Amitabh Chatterjee, 23, is a Process Associate with Genpact in Gurgaon. With the help of Genpact's pre-hire process, Chatterjee knows exactly what he is in for. When he was selected as a potential hire, the first thing Genpact did was to call him up and "de-sell" the company by getting him to see the pluses and minuses of his job. Chatterjee seemed okay with his role.

"But close to 15 per cent potential hires drop at this stage," says Indira Sovakar, Genpact's Vice President of HR. Sovakar has simple advice for new hires: If you're not completely sure about something, ask. To this end companies such as Genpact, Maruti Suzuki and PepsiCo India handhold the new hires for a few months through what they call a buddy system.

Many organisations are using outbound training camps to make their new employees understand the power of collaboration. Take LG Electronics India. The consumer durable major is putting 75 management and 50 technology graduates through their first steps in the corporate world. Tina Ramnath, 24, a management trainee, is confident about her role after a seven-day base camp in the Himalayas. Ramnath says she couldn't have expected a better start. "We had to survive in tough conditions with our team. That helped break the ice with my peers," she says.

If you are a new employee, pay heed to what Y.V. Verma, LG's Chief Operating Officer, has to say: "To make your mark, it's important to know how to work in a team." Team work is one quality that is valued across industries, especially when campus hires adjust to the workplace. "At PepsiCo India, collaboration is a part of our leadership competency," says Pavan Bhatia, Vice President, HR. PepsiCo has an intensive one-year induction process across functions and levels of business.

"The first thing we do is tell our new hires - 15 management trainees currently - the vision of the company and what their career growth in PepsiCo is all about," says Bhatia. Once these trainees complete their induction, each will have a pyramid of 50 people working under them. "The challenge is how to make these 50 people look in the same direction," says Bhatia.

S.Y. Siddiqui, Managing Executive Officer for Administration, looking after HR, finance and information technology (IT) at Maruti Suzuki, India's largest carmaker, suggests a three-pronged strategy. "Have reasonable functional knowledge, cultivate the capability to think, analyse and adapt, and learn to work in a team," he says. At Maruti Suzuki, the attrition rate is 12 per cent for management graduates and 10 per cent for technology hires. The company has a year-long induction with outbound training, buddies and mentors thrown in. Maruti has hired 210 graduate engineers, 20 management trainees and 15 executive trainees this year.

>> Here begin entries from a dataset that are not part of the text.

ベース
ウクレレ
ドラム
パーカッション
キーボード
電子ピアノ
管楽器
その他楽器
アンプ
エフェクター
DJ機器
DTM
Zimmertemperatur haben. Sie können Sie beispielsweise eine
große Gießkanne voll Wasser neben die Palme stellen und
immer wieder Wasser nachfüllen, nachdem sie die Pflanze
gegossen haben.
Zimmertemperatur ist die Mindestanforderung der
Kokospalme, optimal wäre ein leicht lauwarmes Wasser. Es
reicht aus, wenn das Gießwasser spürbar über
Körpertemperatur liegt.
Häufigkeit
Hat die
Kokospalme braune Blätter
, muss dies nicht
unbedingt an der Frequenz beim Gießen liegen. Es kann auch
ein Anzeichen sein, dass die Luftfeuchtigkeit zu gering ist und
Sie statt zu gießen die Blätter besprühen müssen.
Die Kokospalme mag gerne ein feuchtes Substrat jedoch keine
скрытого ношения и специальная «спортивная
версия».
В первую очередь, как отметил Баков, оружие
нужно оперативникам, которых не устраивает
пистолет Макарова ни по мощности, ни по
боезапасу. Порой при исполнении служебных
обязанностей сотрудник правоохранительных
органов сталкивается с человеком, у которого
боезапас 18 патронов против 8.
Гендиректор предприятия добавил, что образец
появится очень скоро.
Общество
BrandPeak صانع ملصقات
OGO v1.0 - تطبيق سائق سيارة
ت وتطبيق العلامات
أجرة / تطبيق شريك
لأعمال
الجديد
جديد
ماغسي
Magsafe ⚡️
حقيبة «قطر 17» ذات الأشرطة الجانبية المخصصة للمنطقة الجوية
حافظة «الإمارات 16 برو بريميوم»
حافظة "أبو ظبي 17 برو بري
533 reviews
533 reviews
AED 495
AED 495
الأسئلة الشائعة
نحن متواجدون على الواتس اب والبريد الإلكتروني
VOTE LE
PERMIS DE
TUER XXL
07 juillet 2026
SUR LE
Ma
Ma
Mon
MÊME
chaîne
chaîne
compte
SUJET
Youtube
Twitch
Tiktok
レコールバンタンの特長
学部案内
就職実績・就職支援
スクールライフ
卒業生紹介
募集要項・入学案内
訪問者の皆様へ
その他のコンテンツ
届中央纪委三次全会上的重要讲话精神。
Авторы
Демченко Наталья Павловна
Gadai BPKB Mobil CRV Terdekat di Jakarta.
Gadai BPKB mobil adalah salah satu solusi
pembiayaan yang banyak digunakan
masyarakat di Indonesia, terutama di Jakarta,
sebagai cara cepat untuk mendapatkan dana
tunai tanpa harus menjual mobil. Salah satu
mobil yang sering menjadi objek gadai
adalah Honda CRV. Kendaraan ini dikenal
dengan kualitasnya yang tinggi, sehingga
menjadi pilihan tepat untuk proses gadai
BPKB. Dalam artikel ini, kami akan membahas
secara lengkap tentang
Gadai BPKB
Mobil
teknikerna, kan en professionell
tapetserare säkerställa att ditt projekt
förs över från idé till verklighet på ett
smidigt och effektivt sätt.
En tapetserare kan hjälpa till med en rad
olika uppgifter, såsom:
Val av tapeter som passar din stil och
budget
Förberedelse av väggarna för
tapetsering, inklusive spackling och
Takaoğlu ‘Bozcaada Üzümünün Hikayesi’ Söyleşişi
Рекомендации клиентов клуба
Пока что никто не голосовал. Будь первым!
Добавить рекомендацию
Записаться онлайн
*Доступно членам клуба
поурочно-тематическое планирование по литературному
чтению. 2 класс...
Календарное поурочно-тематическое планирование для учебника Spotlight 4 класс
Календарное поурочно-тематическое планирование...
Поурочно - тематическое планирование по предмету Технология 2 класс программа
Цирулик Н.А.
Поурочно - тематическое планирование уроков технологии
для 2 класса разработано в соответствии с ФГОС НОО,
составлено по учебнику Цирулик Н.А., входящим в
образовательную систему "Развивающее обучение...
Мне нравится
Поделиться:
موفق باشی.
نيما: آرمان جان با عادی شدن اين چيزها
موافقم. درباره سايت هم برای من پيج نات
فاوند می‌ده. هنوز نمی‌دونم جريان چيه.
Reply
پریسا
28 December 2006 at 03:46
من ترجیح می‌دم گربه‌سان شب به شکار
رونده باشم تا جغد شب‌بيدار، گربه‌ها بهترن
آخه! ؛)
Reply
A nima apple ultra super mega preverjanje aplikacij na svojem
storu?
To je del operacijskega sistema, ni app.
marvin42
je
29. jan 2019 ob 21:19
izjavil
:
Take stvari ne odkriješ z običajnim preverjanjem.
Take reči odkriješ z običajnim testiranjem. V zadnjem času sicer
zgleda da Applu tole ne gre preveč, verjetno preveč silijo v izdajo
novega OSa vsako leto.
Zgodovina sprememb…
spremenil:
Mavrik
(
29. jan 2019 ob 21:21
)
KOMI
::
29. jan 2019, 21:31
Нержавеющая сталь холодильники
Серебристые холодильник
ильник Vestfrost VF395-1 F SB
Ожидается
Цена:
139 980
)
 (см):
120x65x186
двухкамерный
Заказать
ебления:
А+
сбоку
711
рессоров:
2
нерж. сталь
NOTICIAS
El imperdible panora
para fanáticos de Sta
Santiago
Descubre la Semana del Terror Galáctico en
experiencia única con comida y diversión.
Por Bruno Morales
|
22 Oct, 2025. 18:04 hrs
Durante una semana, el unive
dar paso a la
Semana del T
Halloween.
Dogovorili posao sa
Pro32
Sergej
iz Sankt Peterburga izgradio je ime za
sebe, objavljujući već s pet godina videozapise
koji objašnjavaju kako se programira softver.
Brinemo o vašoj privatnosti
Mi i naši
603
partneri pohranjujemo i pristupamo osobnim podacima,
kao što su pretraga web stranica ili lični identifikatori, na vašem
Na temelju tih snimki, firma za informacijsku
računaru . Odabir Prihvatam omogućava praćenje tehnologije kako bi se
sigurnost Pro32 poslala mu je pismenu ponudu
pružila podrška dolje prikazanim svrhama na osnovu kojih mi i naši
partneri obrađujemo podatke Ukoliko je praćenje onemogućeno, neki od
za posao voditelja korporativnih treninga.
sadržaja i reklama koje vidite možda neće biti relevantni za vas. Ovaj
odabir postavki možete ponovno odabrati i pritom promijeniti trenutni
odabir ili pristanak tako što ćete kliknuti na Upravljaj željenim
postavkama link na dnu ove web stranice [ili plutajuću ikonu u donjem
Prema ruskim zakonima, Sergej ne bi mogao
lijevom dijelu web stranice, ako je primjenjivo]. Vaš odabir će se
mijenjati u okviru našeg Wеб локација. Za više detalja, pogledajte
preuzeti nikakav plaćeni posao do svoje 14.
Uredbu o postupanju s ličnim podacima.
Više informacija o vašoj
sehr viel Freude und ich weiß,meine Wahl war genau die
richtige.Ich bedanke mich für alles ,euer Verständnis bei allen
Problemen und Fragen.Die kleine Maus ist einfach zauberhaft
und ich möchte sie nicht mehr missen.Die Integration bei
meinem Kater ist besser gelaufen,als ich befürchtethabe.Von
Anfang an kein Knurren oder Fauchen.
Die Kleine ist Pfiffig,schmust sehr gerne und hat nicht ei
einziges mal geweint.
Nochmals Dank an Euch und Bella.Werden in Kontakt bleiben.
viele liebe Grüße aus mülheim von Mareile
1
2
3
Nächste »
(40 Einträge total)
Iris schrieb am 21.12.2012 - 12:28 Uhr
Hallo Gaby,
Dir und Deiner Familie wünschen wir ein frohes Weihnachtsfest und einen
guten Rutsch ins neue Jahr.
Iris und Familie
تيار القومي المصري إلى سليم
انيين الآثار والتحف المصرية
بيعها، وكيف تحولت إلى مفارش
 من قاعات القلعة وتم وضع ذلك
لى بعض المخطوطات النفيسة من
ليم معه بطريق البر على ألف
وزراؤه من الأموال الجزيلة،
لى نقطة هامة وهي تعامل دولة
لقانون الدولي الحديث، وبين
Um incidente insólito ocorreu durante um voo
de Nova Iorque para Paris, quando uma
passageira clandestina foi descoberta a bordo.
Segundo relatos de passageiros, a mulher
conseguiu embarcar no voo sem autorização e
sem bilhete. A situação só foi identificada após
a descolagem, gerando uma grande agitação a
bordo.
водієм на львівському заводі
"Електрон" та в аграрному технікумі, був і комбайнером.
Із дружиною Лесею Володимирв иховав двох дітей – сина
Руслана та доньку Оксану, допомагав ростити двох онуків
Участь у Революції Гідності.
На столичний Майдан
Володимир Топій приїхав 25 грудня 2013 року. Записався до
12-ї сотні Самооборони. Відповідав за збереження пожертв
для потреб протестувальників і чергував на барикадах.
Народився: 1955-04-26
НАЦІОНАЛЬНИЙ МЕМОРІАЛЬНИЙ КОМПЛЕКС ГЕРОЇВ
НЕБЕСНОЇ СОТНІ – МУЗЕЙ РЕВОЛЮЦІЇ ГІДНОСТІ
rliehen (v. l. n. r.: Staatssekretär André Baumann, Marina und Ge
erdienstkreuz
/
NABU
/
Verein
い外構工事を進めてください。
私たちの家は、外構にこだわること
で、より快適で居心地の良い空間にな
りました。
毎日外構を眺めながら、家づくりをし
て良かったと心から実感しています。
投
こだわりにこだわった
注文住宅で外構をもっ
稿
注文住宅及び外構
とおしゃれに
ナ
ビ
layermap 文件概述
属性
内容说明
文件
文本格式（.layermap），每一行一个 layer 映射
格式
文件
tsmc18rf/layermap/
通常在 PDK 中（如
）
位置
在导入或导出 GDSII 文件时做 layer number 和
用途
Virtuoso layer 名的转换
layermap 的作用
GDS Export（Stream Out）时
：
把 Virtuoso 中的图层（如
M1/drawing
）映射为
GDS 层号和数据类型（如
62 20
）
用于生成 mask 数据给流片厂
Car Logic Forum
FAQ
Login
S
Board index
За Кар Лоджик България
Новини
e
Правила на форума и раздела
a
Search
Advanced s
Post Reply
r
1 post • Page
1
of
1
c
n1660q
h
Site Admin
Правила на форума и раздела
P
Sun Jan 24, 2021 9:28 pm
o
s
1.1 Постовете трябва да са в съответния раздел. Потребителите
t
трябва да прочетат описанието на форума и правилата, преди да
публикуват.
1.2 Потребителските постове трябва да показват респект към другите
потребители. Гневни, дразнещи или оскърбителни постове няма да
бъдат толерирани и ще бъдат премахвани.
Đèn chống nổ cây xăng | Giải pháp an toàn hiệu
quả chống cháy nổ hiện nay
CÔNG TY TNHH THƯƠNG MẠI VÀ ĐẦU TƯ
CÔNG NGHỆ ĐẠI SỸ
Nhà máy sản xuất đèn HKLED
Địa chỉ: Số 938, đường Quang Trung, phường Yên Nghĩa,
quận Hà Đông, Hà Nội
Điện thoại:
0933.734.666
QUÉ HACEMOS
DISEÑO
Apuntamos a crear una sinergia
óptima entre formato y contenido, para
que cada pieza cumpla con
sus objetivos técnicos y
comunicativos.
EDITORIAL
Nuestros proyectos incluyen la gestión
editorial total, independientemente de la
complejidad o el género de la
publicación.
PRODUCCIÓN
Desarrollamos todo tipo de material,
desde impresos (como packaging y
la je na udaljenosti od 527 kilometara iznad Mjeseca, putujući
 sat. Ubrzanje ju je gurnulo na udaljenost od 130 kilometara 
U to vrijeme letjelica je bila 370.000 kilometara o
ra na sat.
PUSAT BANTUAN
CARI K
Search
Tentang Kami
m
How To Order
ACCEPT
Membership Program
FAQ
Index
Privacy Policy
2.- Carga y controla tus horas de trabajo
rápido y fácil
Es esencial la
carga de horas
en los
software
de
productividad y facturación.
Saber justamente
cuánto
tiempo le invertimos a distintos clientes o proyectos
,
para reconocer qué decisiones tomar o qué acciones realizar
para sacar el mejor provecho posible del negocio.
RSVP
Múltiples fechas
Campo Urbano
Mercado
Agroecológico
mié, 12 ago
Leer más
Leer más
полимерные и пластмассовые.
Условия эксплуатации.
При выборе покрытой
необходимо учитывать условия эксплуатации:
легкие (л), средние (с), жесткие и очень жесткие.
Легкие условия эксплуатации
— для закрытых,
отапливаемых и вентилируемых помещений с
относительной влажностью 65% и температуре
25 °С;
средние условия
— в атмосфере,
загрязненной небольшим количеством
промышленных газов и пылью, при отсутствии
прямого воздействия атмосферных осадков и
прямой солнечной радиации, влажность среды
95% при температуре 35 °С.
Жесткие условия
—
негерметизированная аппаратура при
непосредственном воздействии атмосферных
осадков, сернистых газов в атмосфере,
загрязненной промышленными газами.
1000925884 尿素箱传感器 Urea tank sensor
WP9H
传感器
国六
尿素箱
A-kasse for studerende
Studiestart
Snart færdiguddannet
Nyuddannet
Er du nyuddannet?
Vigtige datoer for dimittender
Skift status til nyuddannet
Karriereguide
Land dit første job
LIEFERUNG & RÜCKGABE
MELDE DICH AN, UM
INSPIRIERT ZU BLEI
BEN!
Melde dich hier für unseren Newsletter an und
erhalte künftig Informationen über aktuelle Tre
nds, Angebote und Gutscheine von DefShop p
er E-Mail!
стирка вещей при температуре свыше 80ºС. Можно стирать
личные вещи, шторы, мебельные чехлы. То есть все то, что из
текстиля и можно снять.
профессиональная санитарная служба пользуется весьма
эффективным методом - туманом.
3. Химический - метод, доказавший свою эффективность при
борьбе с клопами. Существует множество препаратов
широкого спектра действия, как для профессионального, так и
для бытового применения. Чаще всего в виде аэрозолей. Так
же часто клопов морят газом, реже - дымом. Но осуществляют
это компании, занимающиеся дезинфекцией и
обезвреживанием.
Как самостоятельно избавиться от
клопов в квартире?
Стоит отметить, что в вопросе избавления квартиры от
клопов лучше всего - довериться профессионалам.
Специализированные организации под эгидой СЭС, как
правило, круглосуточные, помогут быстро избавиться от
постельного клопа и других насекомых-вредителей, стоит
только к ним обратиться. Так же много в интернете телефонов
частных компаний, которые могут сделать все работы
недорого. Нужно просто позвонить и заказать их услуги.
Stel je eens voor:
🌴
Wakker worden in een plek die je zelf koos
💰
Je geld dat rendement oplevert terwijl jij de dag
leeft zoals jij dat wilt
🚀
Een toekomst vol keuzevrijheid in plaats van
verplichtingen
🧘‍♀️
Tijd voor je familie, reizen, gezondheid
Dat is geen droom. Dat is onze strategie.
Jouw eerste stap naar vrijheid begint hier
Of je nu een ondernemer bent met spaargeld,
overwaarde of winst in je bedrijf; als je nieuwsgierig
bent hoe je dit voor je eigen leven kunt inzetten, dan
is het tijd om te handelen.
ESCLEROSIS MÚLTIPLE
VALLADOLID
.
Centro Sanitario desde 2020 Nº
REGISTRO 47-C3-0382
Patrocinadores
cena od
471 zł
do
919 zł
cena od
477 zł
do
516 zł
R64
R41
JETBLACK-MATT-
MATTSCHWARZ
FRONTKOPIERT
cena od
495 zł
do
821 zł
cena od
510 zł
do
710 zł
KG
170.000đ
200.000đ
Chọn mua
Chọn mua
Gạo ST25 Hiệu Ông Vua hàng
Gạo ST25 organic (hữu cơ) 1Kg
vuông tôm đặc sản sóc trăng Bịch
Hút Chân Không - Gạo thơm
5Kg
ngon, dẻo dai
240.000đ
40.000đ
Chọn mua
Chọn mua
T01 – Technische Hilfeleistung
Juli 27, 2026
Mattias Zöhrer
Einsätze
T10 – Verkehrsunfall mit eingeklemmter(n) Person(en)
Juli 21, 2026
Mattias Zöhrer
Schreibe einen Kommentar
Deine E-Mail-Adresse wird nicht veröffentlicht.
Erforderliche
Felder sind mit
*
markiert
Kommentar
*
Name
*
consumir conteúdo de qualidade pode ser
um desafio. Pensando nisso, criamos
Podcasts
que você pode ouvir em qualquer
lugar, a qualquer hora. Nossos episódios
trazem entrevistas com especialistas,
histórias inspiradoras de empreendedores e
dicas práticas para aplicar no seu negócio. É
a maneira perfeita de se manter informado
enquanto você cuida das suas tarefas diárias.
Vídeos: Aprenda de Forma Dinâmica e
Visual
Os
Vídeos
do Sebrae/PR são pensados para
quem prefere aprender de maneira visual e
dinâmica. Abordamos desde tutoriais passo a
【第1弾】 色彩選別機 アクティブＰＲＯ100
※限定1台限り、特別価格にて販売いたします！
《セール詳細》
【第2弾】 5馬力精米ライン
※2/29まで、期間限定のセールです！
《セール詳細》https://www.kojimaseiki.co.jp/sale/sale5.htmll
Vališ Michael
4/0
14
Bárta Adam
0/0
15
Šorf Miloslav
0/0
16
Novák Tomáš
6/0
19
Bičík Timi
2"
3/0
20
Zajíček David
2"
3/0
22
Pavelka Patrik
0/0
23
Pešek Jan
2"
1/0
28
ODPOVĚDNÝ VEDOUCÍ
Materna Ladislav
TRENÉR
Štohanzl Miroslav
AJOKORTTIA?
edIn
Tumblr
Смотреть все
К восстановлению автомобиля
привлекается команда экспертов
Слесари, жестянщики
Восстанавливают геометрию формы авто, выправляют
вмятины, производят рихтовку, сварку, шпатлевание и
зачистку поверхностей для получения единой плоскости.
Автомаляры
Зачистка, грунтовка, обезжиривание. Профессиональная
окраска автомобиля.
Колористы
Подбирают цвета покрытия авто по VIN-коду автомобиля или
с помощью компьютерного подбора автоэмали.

At companies such as Microsoft, innovation will keep you ahead of the curve. Joji Gill, Director, HR, says Microsoft hires people for aptitude and attitude. "We do not hire just for the IT skills. We select candidates that have a high aptitude for innovation," she says.

And if you are in a hurry to network and be visible in the organisation, wait for a few months. Says Vijay Srivastava, VP, HR at UnitedLex, a legal process outsourcing firm: "It matters to be visible, but wait for six months. That's the time when you have settled down in your work." UnitedLex has 350 employees and hired 50 freshers this year.

The good news for the new hires is that India Inc. understands the changing face of GenNow and is tweaking its work cultures to assimilate the new generation.

According to Padmaja Alaganandan, India Business Leader of Human Capital Business at Mercer India, an HR consultancy, research shows the new workforce is driven by four needs: To acquire recognition and prestige, to bond, to comprehend and seek knowledge, and to defend themselves.

"The drives vary in individuals. But, in GenNow, the most prominent drive is to acquire immediate tangible and intangible rewards," she explains. Drives to bond and comprehend come next. "This generation likes to seek novelty, push frontiers and they seek to be trusted," adds Alaganandan.

And, yes, in your drive to get going in your first job, be realistic about what you can accomplish.